Friday, 17 March 2023
Night Fever Review (Ed Brubaker, Sean Phillips)
Jonathan Webb is an American publisher on a business trip to Italy in the summer of 1978. But he finds he can’t sleep when he arrives and, on a whim one night, follows a costumed couple to a subterranean Eyes Wide Shut-type party, and there meets the mysterious Rainer. Now with Rainer in his life, Webb’s mundane world is going to get a whole lot stranger…
Ed Brubaker and Sean Phillips (finally!) take a break from their Reckless series to produce this standalone book, Night Fever. The story has some interesting elements to it but a lot of the action feels forced and silly, sitting awkwardly alongside the other material, so that it comes off as a cheesy crime comic instead of something more original.
The source of my problems with the story is the character of Rainer. He’s charismatic and enigmatic who happens to take a liking to dreary old Webb and drag him along on his James Bond-ish adventures. The reveal of why this is at the end does make sense, I just don’t think the story needed a lot of cliched spy action and I would’ve preferred that character excised entirely. It’s all action stuff Brubaker’s done better elsewhere in numerous other books and here feels both pointless and underwhelming.

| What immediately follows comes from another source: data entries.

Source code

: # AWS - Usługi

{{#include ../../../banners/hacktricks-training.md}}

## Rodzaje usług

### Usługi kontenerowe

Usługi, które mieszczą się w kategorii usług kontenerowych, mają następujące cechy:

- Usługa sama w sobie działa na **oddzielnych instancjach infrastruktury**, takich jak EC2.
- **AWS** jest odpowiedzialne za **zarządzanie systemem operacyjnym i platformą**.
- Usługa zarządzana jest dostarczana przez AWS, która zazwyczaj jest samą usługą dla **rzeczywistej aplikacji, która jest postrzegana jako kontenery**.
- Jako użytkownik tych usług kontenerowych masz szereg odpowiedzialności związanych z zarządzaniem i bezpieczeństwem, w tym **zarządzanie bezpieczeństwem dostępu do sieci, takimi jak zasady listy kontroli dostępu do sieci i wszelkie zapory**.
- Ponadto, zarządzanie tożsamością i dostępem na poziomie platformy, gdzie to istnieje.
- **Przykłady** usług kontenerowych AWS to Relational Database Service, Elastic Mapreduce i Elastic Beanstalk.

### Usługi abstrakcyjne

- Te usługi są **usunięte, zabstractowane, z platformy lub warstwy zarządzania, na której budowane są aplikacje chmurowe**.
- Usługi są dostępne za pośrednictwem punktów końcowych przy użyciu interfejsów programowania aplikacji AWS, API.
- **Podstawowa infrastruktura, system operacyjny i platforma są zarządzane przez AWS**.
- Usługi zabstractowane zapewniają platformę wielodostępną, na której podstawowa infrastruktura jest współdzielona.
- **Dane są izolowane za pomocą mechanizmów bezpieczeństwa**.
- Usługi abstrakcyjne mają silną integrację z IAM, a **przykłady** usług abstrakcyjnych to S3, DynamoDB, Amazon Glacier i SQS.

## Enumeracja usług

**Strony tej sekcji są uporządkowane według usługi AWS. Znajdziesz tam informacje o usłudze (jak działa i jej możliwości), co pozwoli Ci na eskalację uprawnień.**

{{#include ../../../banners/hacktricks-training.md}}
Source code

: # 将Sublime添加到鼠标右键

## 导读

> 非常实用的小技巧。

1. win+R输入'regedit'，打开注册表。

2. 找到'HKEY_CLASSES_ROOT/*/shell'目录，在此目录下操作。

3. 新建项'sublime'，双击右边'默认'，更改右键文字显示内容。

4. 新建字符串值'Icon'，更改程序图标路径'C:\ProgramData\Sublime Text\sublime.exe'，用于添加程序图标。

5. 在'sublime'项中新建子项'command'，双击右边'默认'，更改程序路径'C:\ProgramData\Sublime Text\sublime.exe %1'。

The real story is about a middle-aged man who thinks he’s wasted his life and perhaps, perhaps not, takes out his frustrations on a person who he thinks is living the life he wanted to live. That person is novelist Denn Pickett whose new book, And Then the Fire, is not only likely to be a bestseller, but also, inexplicably, features a weird dream Webb used to have over and over, which only makes Webb even more fixated on him.
Throw in the unusual goings-on at night - particularly at that countryside mansion towards the end - his insomnia, his increasing detachment from reality, and the twist at the end when he decides to re-read his dream in Pickett’s novel again, and you’ve got plenty of much more intriguing material to explore without resorting to hokey action, which is unfortunately what Brubaker chooses to focus on instead. I suppose Rainer is the key to Webb getting into the mansion but Webb didn’t need Rainer to get into that initial party so I’m sure Brubaker could’ve figured out a way to get Webb in without him.
Sean Phillips’ art is as good as it always is. Whether it’s action or the gorgeous Italian architecture, it always looks first class. Some of the pages’ backgrounds are coloured yellow instead of the usual white, and I wonder why they did that. Yellow generally symbolises happiness in fiction and the pages that were yellow had scenes where Webb seemed to be happy - probably that’s why, but it still seems odd to point this out like that.
Night Fever feels like a wasted opportunity. Like Brubaker could’ve told a better story about disillusioned lives and instead fell back on familiar ground to tell a half-baked crime story that doesn’t seem to be about anything and is full of unsatisfying dead-ends and cliches. A disappointing effort from a usually strong creative team.